» **Objetivo 1**
Por favor, apresente como tabela Markdown as linhas da listagem desde a linha com "phylum: Tracheophyta" até o fim da listagem, com as colunas "Nº" e "Linha". Omita as linhas em branco e deixe as imagens fora da resposta.

#####

AMORES EM TEMPO DE GUERRA

 

Texto: FILOMENA ABREU

Fotos: ARTUR MACHADO/GLOBAL IMAGENS

19/9/2018

 

Dizem que o Rodeiro, em Castro Laboreiro, é o fim do mundo. Quando acaba, acaba mesmo. Não há mais estrada. Dalí vê-se o planalto. A raia seca. É Portugal do lado de cá e Espanha do lado de lá, mas é terreno com terreno. Caminhos esbatidos para os que há séculos ali convivem. Foi por esses marcos, que não falam, que passaram contrabandistas e refugiados.

Depois da fronteira encontraram o amor, essa casa onde muitos se aninharam nos tempos da Guerra Civil espanhola. Mergulharam a cabeça da mais nova nas frias águas do rio. “Onde estão escondidos os galegos?” Nada. As agressões continuaram em casa. Pontapearam e bateram em António Rodrigues Rendeiro, o pai da pequena. “Onde esconderam os galegos?” Nada. A tortura já durava a algum tempo e continuaria, mas Eudosia Lorenzo Diz não suportava mais. Saiu do fosso cavado na pedra, sob a lareira da cozinha, onde ela e os pais se tinham refugiado, ali no Rodeiro. “Não batam mais no homem, que ele não tem culpa.”

#####

» **Objetivo 2**
Transcreva, sem nenhuma alteração, o trecho da reportagem sobre amores em tempo de guerra que vai de "Texto: FILOMENA ABREU" a "contrabandistas e refugiados.".

#####

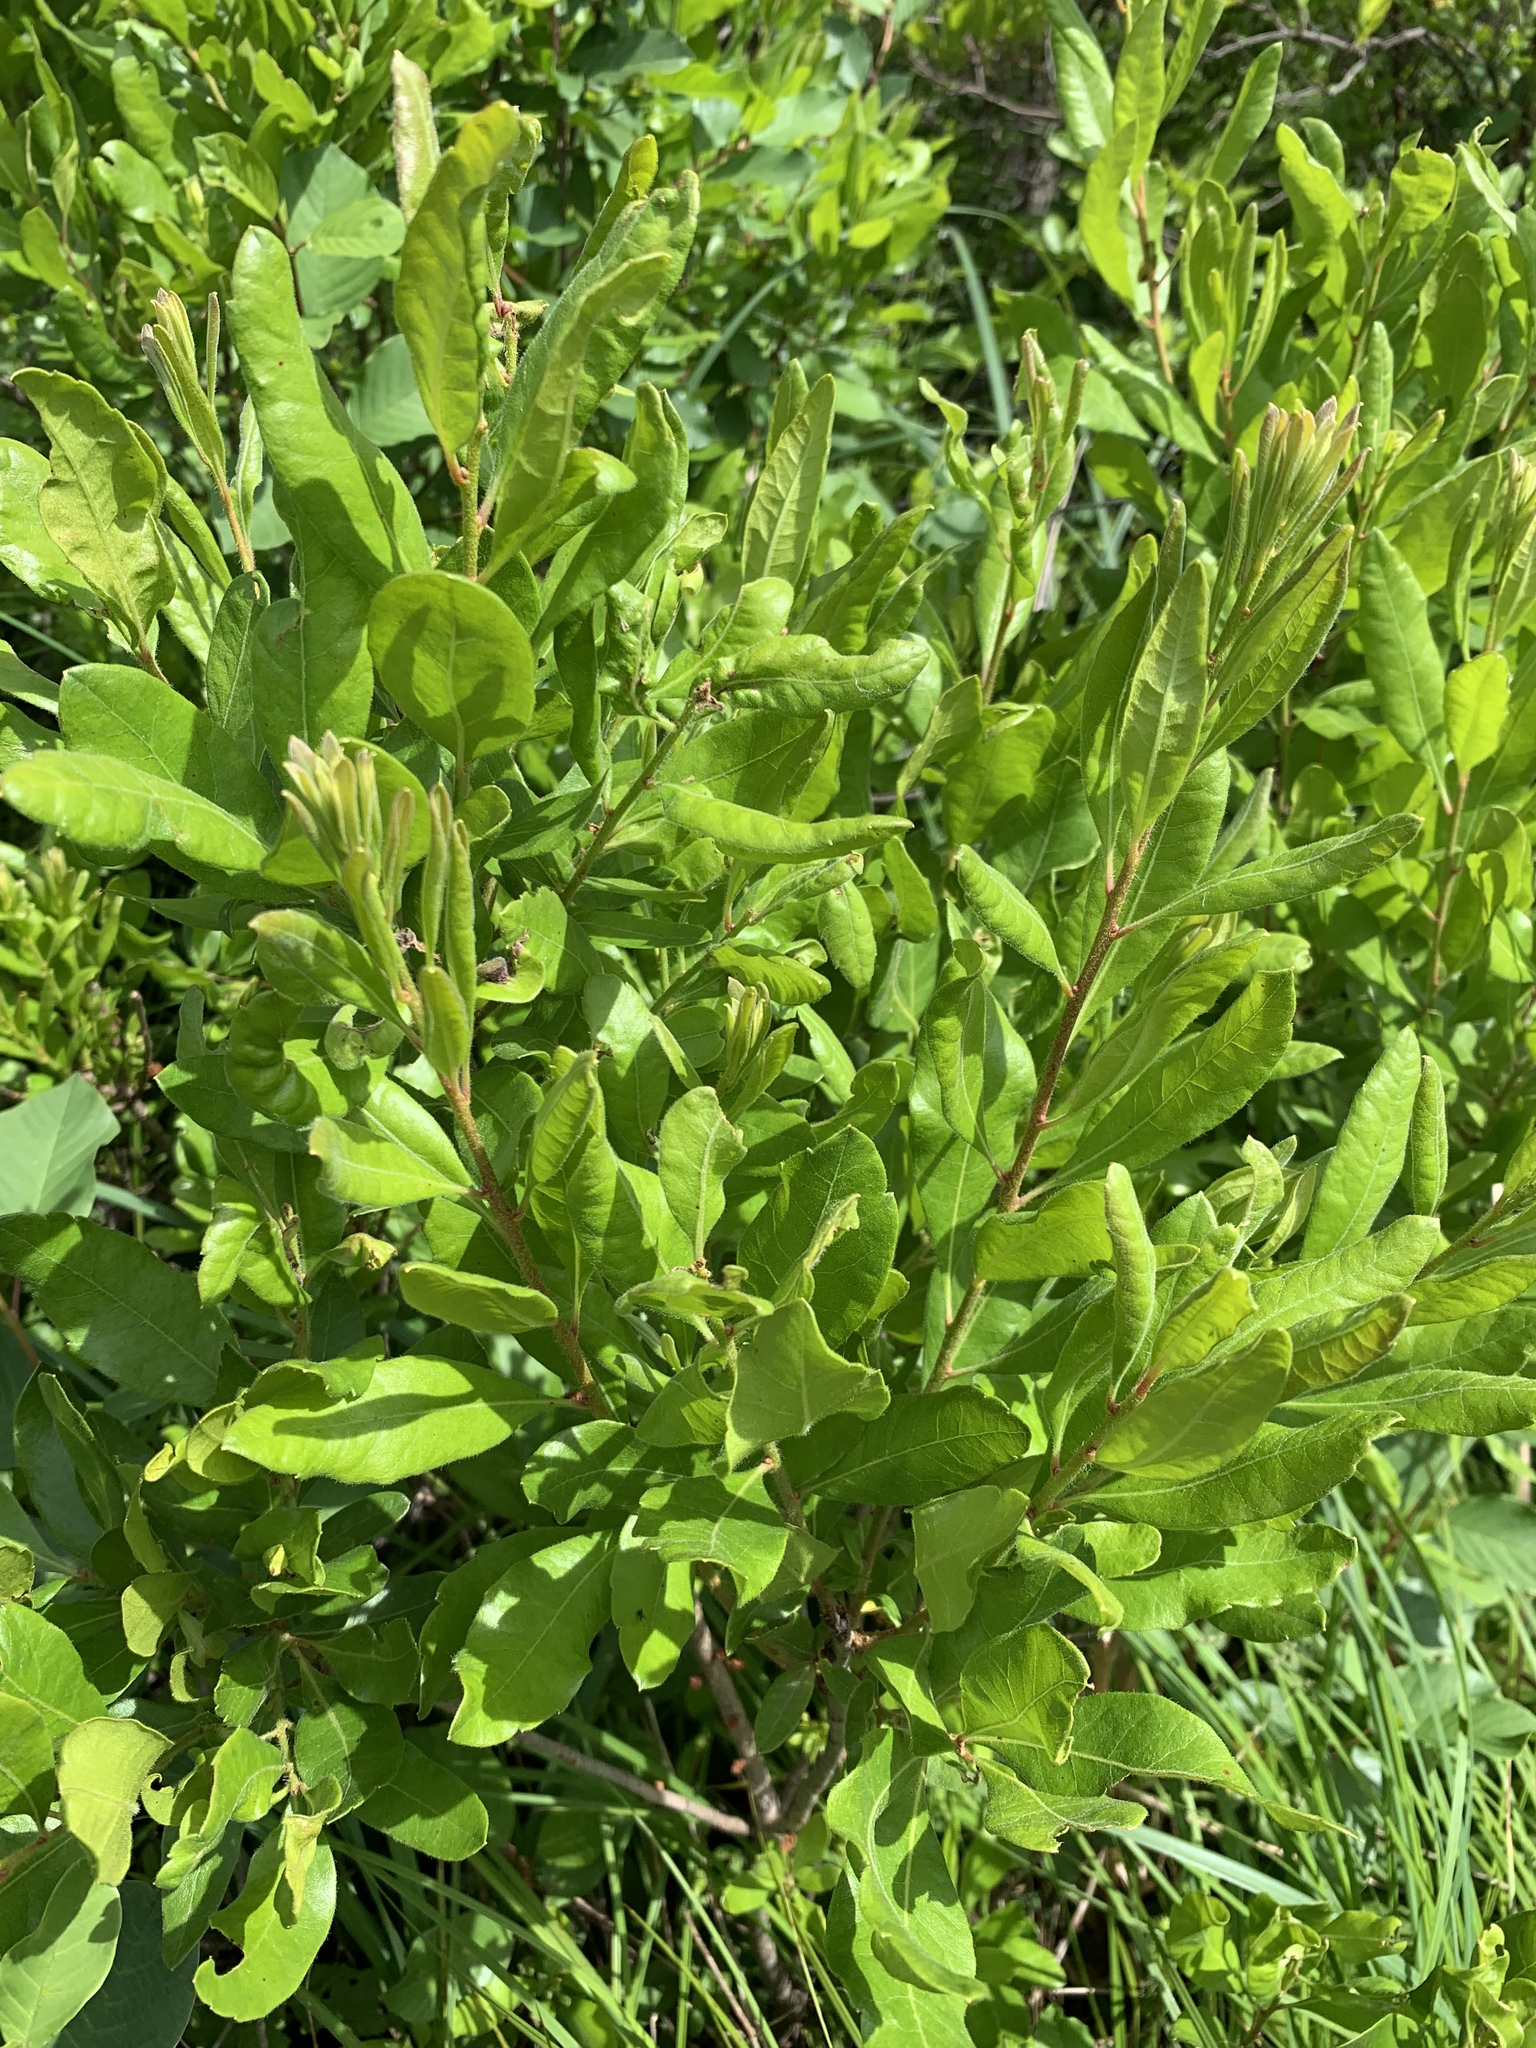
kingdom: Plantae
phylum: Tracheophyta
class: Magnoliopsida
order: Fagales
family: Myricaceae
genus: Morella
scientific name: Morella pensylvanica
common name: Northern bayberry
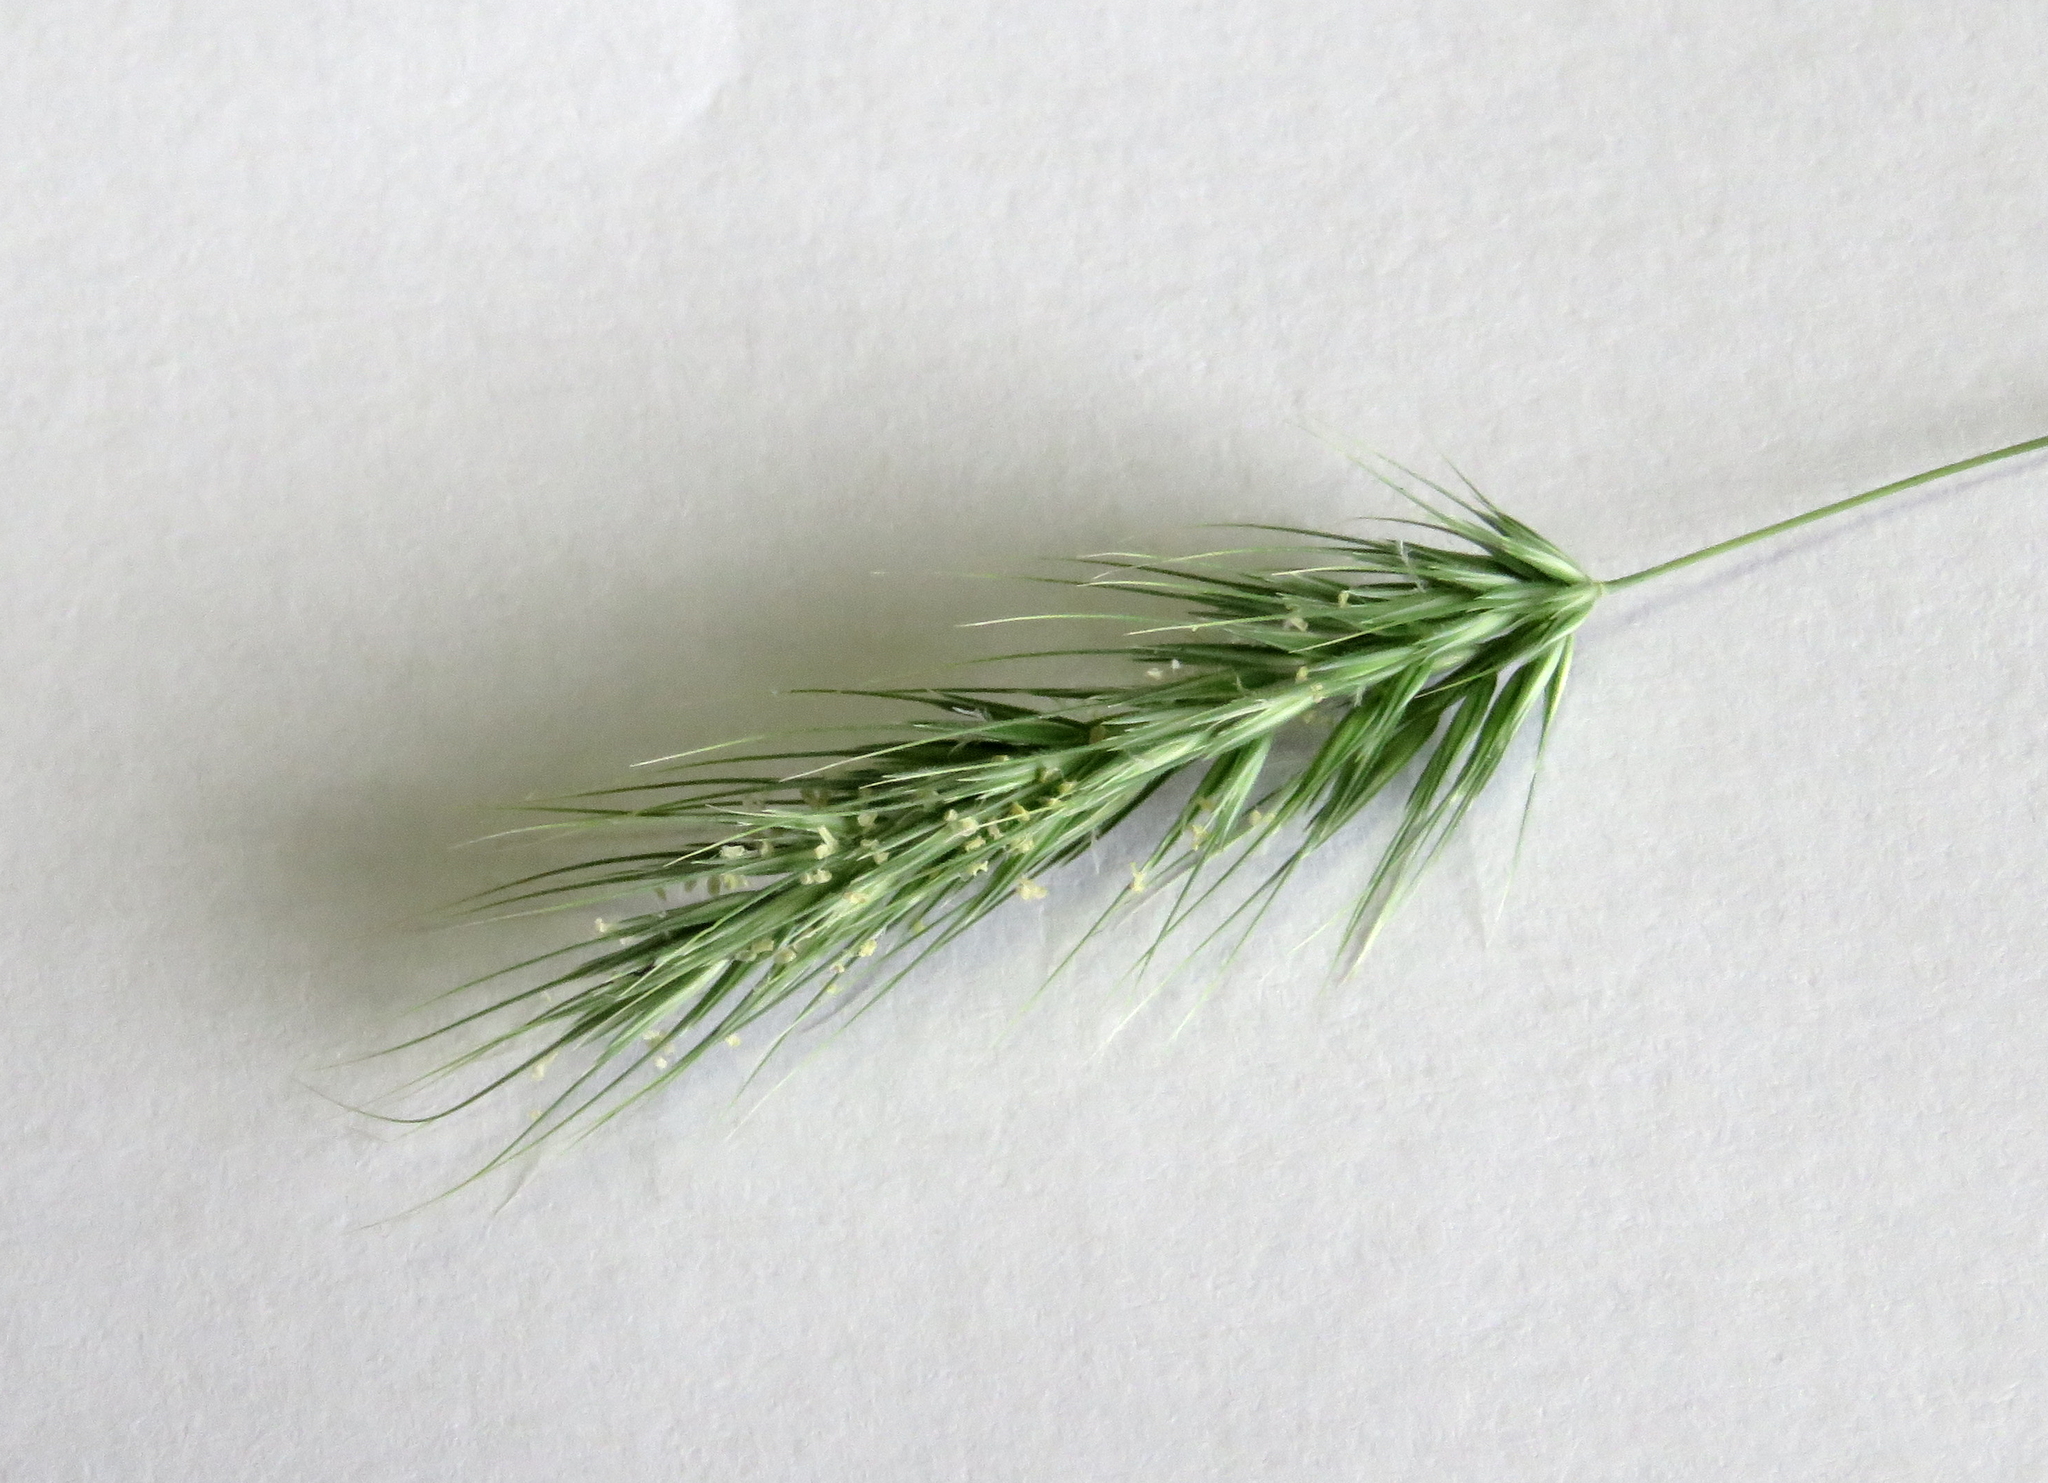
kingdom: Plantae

#####

» **Resposta escrita 1**
| Nº | Linha |
|---|---|
| 1 | phylum: Tracheophyta |
| 2 | class: Magnoliopsida |
| 3 | order: Fagales |
| 4 | family: Myricaceae |
| 5 | genus: Morella |
| 6 | scientific name: Morella pensylvanica |
| 7 | common name: Northern bayberry |
| 8 | kingdom: Plantae |

» **Resposta escrita 2**
Texto: FILOMENA ABREU

Fotos: ARTUR MACHADO/GLOBAL IMAGENS

19/9/2018

 

Dizem que o Rodeiro, em Castro Laboreiro, é o fim do mundo. Quando acaba, acaba mesmo. Não há mais estrada. Dalí vê-se o planalto. A raia seca. É Portugal do lado de cá e Espanha do lado de lá, mas é terreno com terreno. Caminhos esbatidos para os que há séculos ali convivem. Foi por esses marcos, que não falam, que passaram contrabandistas e refugiados.